Poland has long been a green energy laggard compared to other EU countries; it generates about 13 percent of its electricity from renewables, one of the lowest levels in the bloc, according to Ember.

PGE plans to shift to gas-fired plants, especially for municipal heating plants, and to spend 75 billion złoty on its target of becoming climate neutral by 2050 by expanding onshore wind as well as offshore installations on the Baltic Sea and photovoltaic projects.
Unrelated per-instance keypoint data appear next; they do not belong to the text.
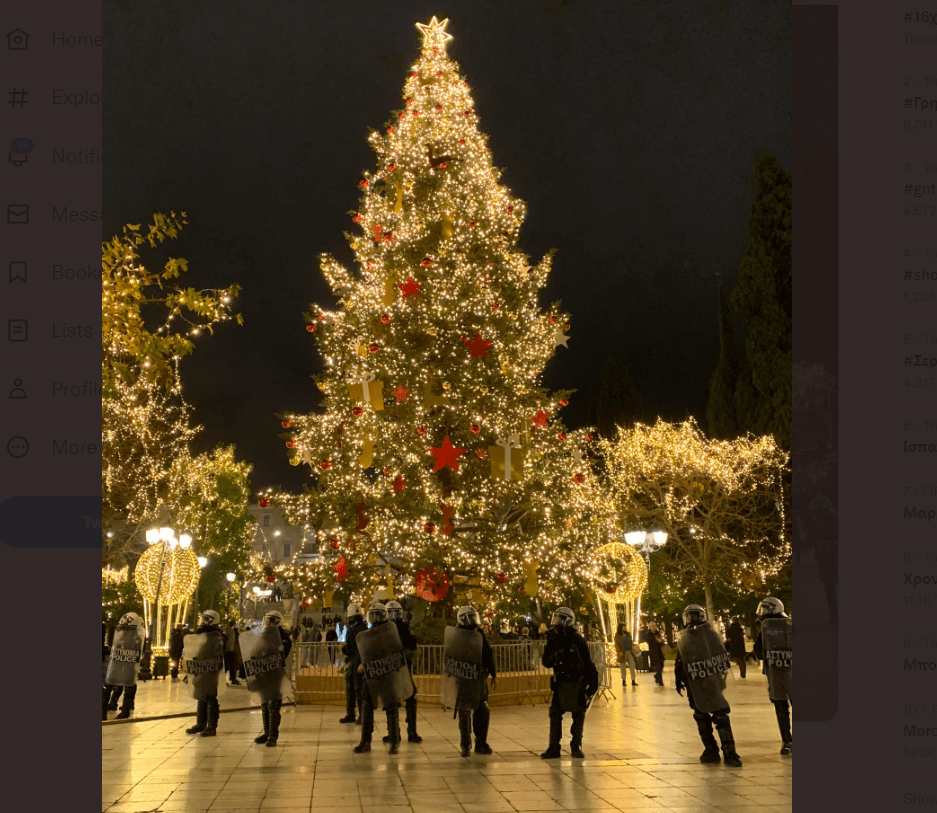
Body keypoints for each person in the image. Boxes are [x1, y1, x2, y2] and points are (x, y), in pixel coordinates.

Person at [674, 604, 742, 767]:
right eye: (690, 617)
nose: (692, 621)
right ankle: (717, 751)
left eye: (694, 616)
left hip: (705, 681)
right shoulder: (691, 637)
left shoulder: (704, 636)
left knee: (715, 716)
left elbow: (720, 658)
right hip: (699, 681)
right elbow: (681, 660)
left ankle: (723, 751)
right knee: (705, 717)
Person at [540, 607, 598, 760]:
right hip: (561, 681)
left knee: (578, 715)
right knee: (555, 714)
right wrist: (558, 655)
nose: (556, 622)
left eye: (559, 619)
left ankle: (576, 745)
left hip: (577, 682)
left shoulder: (577, 640)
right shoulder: (553, 638)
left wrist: (593, 684)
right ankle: (554, 747)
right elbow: (546, 661)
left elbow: (587, 662)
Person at [353, 602, 411, 754]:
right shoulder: (368, 633)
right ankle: (365, 742)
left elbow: (398, 650)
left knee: (391, 706)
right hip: (371, 674)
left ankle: (394, 740)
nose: (375, 618)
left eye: (378, 614)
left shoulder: (391, 631)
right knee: (366, 706)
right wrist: (361, 664)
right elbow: (364, 652)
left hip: (388, 674)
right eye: (373, 615)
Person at [448, 605, 496, 756]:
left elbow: (487, 653)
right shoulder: (456, 635)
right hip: (463, 677)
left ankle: (481, 743)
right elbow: (450, 655)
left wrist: (493, 673)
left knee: (482, 708)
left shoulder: (479, 633)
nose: (473, 620)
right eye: (470, 617)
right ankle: (465, 743)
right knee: (464, 709)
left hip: (479, 677)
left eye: (474, 616)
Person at [753, 597, 793, 755]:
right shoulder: (789, 625)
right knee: (782, 706)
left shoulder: (769, 629)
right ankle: (788, 739)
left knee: (781, 707)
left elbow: (758, 651)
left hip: (777, 673)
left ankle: (787, 740)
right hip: (784, 673)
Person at [247, 610, 292, 747]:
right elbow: (254, 650)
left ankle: (273, 736)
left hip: (275, 674)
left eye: (272, 620)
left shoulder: (283, 636)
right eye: (268, 620)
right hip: (263, 673)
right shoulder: (262, 634)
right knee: (264, 703)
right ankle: (266, 732)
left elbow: (282, 653)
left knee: (273, 705)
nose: (269, 623)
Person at [384, 600, 422, 743]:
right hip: (391, 669)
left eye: (396, 612)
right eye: (391, 612)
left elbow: (412, 645)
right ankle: (395, 732)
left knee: (410, 698)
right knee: (393, 701)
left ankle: (411, 732)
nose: (393, 615)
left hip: (403, 668)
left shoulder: (404, 629)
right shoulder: (383, 630)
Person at [184, 609, 226, 737]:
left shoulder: (217, 636)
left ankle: (211, 726)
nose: (203, 622)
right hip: (201, 669)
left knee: (209, 697)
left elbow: (217, 653)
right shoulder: (202, 635)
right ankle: (200, 724)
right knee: (200, 696)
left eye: (206, 619)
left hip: (210, 670)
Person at [103, 612, 146, 720]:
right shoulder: (124, 634)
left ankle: (123, 708)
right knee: (110, 686)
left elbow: (139, 651)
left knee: (121, 686)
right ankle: (111, 707)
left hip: (126, 663)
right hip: (120, 663)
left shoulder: (136, 637)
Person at [809, 494, 838, 624]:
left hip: (825, 556)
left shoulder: (815, 518)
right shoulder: (834, 516)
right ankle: (834, 613)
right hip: (833, 554)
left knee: (829, 586)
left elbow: (813, 538)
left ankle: (834, 613)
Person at [339, 603, 367, 724]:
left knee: (358, 689)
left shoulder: (360, 628)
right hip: (353, 660)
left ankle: (361, 715)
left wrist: (345, 649)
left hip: (358, 661)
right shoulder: (356, 627)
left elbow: (357, 646)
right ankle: (351, 714)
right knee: (351, 690)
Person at [640, 621, 666, 686]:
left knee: (662, 664)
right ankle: (660, 681)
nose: (654, 627)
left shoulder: (658, 633)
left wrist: (660, 641)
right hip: (653, 652)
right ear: (650, 627)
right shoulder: (648, 634)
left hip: (659, 651)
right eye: (653, 626)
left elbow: (661, 641)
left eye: (655, 626)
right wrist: (657, 641)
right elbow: (650, 642)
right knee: (658, 667)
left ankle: (657, 675)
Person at [223, 619, 241, 685]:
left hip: (228, 650)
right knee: (231, 665)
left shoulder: (226, 630)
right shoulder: (231, 631)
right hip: (230, 649)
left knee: (228, 666)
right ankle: (233, 679)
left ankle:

The change of tone from the domestic industry comes as Polish coal mines face growing financial difficulties thanks to competition from cheap imports.

The government is also very isolated in its defense of coal. It’s the only EU country not to agree to a domestic target of climate neutrality by 2050, a stance that could cost it some EU funding aimed at helping smooth the transition away from a carbon-intensive economy.

Warsaw’s position will become even more difficult in the next months if the EU approves a proposal to cut its 2030 emissions by 55 percent instead of the current target of a 40 percent reduction.

That leaves very little space for coal, which is going to create a clash as both the government and utilities want a go-slow approach to get rid of it.

“Efforts to shut down conventional power in Poland are uneconomic and unrealistic,” Dąbrowski said.